Antonio Pastor vive en Granada. Oigo por la radio su palabra viva, superviviente, recordando los campos de exterminio nazi. Los republicanos españoles tuvieron ocasión de comprobar la variedad cruel de los campos de concentración en España, Francia y Alemania. Está bien recordar. La literatura se esfuerza en ver y recordar para contárselo a otros. La literatura tiene en su parte más noble un corazón de anciano que se niega a caer en el olvido. La realidad no puede diluirse en la nada. Oigo a Antonio Pastor y siento que el olvido no es cosa de los hechos pasados. El olvido vive en el presente, día a día, acompañándonos en los asuntos de la actualidad, siguiéndonos hasta el quiosco o hasta la consulta del oculista. El olvido es un modo de mirar hacia otro lado, de ocupar el tiempo en otra cosa. Las ideologías, las avaricias, los intereses patrióticos, el himno interminable de los negociantes, el miedo, la incomprensión, alimentan nuestra capacidad de horror, nuestra crueldad. Pero el horror al final se concreta en el dedo que aprieta el botón de una cámara de gas, o en la voz del médico que decide los que deben morir, o en las manos del soldado que conduce los cadáveres al crematorio, o en el silencio del vecino que deja de saludar al judío por miedo, o por desprecio, o por seguir una consigna, o por simple costumbre. Pese a las banderas y los credos, el horror es una decisión personal y cotidiana, y nos acompaña al trabajo, y pasea con nosotros por las calles de la ciudad. Los judíos exterminados por el nazismo simbolizan a todos los seres que dejamos solos con nuestro silencio personal, con nuestra rutina personal, con nuestro olvido personal.
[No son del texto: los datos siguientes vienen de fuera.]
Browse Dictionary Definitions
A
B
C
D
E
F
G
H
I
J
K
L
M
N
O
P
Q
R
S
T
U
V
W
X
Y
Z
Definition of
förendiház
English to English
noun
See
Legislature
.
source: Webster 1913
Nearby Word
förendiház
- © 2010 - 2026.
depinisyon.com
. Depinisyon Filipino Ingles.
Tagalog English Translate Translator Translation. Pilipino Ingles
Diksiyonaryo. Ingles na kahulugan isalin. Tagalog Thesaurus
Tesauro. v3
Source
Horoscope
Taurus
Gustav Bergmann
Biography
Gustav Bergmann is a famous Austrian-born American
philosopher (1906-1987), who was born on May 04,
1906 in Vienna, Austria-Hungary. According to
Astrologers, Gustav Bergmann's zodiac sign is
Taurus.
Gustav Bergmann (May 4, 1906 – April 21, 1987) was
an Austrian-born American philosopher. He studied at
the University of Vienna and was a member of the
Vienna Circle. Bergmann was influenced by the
Republicanos españoles, socialistas y comunistas, homosexuales, gente desvalida, ancianos, enfermos, todos aquellos que necesitan cuidados, compartieron horror y muerte con los judíos en los campos de concentración. La libertad, la necesidad y la dignidad humana, nuestra dignidad, ardieron en los hornos de Auschwitz.
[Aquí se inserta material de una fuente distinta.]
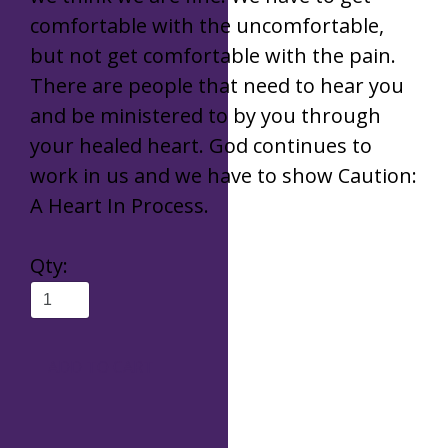
comfortable with the uncomfortable,
but not get comfortable with the pain.
There are people that need to hear you
and be ministered to by you through
your healed heart. God continues to
work in us and we have to show Caution:
A Heart In Process.
Qty
:
ADD TO CART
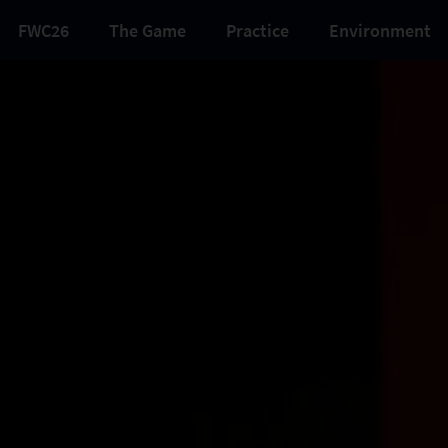
FWC26
The Game
Practice
Environment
El único homenaje que está a la altura de la soledad de las víctimas es la soledad del que se niega a ser verdugo o cómplice de los verdugos. El terror es una decisión personal, necesita de nosotros, y por eso hay que aprender a quedarse solos, a decir no, lo siento, no puedo, cuando las ideologías, las banderas y las olas de pánico imponen el consenso, la unanimidad, la comunión, y exigen nuestro convencimiento o nuestra complicidad. Que un judío o un republicano como Antonio Pastor criticara a los nazis parece lógico. Más difícil resultó que un alemán supiera decir no, lo siento, no puedo, cuando la patria alemana le exigió la unanimidad ante la barbarie. Pero la dignidad se hace con el no, con la negación del médico que se niega a colaborar con el exterminio, o del tendero que no está dispuesto a dejar de venderle manzanas a un judío, a un gitano o a un moro, o a mí, poque el horror es particular tanto cuando se produce como cuando se recibe. Al final estamos siempre por medio y solos. Salvó nuestra dignidad el alemán que se quedó solo y dijo no a los suyos. Salva nuestra dignidad el judío que dice ahora no a los crímenes de sus gobiernos en Palestina, o los norteamericanos que han dicho no al genocidio de Irak. Podemos seguir juntos gracias a la gente que sabe quedarse sola.